[Opening Data under study section]

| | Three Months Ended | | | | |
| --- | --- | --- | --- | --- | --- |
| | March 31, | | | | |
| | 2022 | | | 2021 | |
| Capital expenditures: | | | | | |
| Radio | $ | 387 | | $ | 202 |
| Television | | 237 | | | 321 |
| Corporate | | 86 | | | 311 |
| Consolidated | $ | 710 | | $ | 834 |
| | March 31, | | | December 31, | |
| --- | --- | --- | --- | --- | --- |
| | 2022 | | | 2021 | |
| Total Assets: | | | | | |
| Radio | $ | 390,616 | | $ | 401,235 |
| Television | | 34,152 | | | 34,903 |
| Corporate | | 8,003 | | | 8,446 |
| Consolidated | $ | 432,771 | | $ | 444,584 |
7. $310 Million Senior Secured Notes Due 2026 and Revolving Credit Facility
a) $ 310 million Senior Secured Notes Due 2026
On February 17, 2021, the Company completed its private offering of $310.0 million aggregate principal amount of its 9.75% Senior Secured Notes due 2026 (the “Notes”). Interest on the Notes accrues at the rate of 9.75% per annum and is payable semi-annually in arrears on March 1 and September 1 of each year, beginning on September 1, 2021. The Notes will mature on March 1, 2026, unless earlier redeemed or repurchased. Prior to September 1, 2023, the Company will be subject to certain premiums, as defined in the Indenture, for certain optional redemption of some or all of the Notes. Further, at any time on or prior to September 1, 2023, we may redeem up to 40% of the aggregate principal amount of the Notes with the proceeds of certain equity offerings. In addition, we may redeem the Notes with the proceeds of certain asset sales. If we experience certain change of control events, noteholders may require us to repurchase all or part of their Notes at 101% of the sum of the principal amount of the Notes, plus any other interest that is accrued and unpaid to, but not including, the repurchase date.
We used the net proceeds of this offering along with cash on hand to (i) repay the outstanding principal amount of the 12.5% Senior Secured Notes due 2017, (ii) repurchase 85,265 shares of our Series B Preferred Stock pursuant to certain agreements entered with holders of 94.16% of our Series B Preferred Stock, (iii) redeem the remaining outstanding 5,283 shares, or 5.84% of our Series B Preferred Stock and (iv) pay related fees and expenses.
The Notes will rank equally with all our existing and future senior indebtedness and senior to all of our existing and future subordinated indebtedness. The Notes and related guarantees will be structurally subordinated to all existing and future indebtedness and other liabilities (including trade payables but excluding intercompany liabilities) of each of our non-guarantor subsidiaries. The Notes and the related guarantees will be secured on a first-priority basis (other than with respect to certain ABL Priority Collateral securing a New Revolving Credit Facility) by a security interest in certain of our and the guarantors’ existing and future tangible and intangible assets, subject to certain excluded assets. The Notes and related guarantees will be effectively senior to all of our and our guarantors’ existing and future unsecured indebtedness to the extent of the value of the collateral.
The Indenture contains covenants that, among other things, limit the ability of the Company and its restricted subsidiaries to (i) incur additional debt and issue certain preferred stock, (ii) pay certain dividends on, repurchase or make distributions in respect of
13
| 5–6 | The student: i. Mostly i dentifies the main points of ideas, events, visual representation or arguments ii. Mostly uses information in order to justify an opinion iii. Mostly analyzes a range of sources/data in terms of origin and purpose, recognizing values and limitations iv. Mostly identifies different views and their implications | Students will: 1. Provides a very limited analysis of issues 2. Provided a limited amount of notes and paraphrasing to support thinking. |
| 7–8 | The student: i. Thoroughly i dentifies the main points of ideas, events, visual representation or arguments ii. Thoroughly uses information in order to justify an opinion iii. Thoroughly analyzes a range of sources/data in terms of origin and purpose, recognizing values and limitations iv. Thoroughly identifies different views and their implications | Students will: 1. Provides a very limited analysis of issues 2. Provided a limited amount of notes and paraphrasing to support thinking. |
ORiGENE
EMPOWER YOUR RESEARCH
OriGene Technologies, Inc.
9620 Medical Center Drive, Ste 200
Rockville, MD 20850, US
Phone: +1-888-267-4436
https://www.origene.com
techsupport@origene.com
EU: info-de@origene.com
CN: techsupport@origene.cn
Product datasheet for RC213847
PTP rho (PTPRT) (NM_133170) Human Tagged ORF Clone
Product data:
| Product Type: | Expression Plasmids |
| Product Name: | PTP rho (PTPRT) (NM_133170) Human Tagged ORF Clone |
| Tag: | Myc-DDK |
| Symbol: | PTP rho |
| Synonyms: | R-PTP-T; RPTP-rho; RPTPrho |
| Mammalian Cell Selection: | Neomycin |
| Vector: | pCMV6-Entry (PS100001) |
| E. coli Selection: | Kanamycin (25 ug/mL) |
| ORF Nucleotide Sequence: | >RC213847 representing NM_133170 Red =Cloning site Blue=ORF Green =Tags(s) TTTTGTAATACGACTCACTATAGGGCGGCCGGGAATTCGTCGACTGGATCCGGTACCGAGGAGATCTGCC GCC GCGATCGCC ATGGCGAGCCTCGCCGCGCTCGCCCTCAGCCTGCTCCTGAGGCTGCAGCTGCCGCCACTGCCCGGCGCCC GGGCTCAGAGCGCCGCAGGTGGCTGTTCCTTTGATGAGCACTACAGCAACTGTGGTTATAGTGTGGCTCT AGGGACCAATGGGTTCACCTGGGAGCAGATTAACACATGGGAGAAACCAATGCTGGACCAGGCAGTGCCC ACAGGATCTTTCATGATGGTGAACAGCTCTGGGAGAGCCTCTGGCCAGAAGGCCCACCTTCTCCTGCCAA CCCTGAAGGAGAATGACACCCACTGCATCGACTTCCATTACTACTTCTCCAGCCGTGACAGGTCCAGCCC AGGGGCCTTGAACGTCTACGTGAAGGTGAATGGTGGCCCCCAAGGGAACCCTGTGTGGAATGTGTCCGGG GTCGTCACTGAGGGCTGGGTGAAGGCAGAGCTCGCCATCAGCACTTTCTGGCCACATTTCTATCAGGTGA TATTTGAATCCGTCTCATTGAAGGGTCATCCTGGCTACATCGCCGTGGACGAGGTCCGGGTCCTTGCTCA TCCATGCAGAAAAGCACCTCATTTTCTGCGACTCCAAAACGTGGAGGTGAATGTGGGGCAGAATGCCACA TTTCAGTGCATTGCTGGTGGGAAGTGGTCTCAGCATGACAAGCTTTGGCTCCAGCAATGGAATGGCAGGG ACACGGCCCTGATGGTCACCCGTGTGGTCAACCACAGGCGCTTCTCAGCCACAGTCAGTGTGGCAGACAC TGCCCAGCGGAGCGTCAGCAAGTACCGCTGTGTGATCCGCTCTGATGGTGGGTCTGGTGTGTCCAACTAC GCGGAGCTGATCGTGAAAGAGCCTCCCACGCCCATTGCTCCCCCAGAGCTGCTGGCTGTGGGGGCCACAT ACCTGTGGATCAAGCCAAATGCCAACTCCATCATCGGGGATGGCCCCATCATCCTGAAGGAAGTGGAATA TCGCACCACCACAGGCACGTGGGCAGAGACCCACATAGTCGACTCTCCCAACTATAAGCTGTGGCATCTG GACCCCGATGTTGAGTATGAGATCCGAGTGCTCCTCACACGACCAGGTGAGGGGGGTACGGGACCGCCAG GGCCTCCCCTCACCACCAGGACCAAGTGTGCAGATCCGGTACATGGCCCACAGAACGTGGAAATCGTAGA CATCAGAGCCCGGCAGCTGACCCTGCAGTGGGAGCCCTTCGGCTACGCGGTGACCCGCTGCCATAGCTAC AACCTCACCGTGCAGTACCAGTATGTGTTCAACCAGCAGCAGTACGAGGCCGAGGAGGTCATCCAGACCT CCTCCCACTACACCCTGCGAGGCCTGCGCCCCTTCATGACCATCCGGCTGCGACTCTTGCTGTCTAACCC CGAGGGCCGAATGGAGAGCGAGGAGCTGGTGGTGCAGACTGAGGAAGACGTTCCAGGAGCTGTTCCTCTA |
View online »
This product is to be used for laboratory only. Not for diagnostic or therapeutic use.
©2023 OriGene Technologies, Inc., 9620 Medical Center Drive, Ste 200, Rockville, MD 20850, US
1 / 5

[Closing Data under study section]

» **What to produce**
From the entries above, give again exactly the lines running from the line with "86 | | | 311 |" to the line with "34,152 | | | 34,903 |"; include both of those lines.

» **Answer space**
| Corporate | | 86 | | | 311 |
| Consolidated | $ | 710 | | $ | 834 |
| | March 31, | | | December 31, | |
| --- | --- | --- | --- | --- | --- |
| | 2022 | | | 2021 | |
| Total Assets: | | | | | |
| Radio | $ | 390,616 | | $ | 401,235 |
| Television | | 34,152 | | | 34,903 |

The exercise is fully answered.